Date: November 21, 2011
To: Parents of all U.Va. Students
From: Patricia M. Lampkin, Vice President and Chief Student Affairs Officer
Re: Please discuss with your U.Va. student over Thanksgiving
As the semester winds down and students prepare for the Thanksgiving break, I am writing to suggest a conversation that you might have with your daughter or son regarding health and safety.
Late fall can be a time of high stress as well as excitement for students. Classes are ending, exams and papers are on the horizon, the holidays and break are approaching. It can be easy for students to cut corners when it comes to sleep, nutrition and keeping up good habits.
If there are opportunities for celebration, then students may use these times to blow off steam and temporarily forget about their health and safety. They may do impulsive things that they wouldn't ordinarily do.
This coming weekend's football game against Virginia Tech, the final game of the season, will be an exciting one. In addition to playing our longtime state rival, U.Va.'s team will end a victorious season marked by several cliffhanger wins, including this past weekend's one-point win over Florida State.
If your student is coming back early for the Virginia Tech game, please remind her or him to have fun but in a safe, sensible way. Several specific points:
- Rushing the field after the game is absolutely prohibited. This is a dangerous practice that could lead to injuries or even fatalities.
- Students who are of legal age and choose to drink should eat before drinking and ensure that only nondrinking friends are behind the wheels of vehicles.
- Students should monitor friends who have been drinking, and if they are concerned, they should seek medical help by calling 911. Neither student will face reprisal for seeking medical attention.
- Intoxication is harmful because of how it affects the body, but it also can lead to injuries from falls or other accidents. Many visits to the Emergency Department are due to injuries resulting from intoxication.
- Impaired judgment from drinking can put an individual in harm's way, inviting harmful or criminal activity. Under the influence of alcohol or drugs, some situations and individuals that seem safe are in fact not safe.

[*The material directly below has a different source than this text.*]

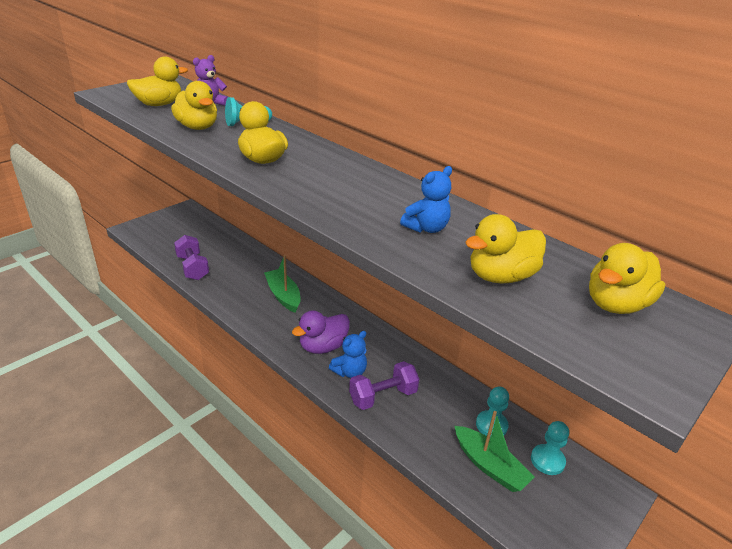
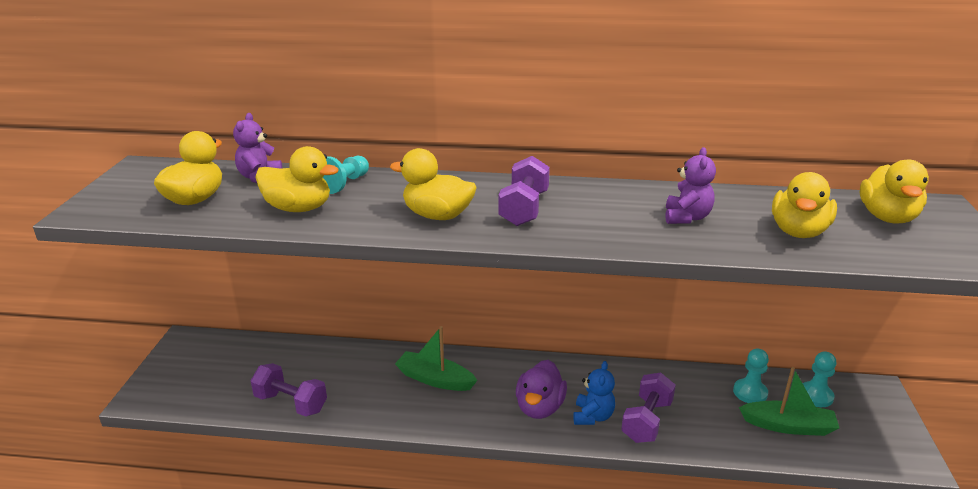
camera: 35 degrees left, 5 degrees down
blue teddy bear [400,166,452,233] -> purple teddy bear [665,147,716,224]
none -> purple dumbbell [498,156,550,226]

- An arrest due to drinking, such as public intoxication, will follow a student into the future, possibly affecting decisions by future employers.
- Finally, a word about a dangerous practice known as the "fourth-year fifth." A handful of fourth-year students attempt to consume an entire fifth of liquor on game day. Needless to say, this is a very dangerous decision. A fifth of 80-proof liquor (17 drinks) can be fatal. Seventeen drinks spaced evenly over six hours can result in a blood alcohol concentration (BAC) of 0.32 for a 160-pound man and 0.42 for a 130-pound woman. Most people lose consciousness and other bodily functions start to shut down at a BAC of more than 0.30, and a BAC of 0.40 or more is generally lethal. Read President Teresa Sullivan's recent message to fourth-year students.
Beyond Saturday's game, please remind your student of other good habits to follow at all times:
- Cross the street at appropriate crosswalks and do not let a phone conversation or listening to music be a distraction.
- Wear a helmet when biking. Although not required by law, local police suggest helmets. At least two accidents have occurred this year involving bicyclists.
- Lock doors and windows in the residence hall or apartment. When leaving for break, draw curtains and shades. Take valuables home.
While you know you know your daughter or son best, I encourage you to discuss this message with her or him. Even the best students, who do take personal safety seriously, can be influenced by a celebratory mood. It is also important for them to know how to approach friends or acquaintances who may need medical attention.
The safety and health of our students is my highest priority. I am grateful for your help in reinforcing these messages with your daughters and sons. Best wishes for a happy Thanksgiving and an enjoyable time with your student.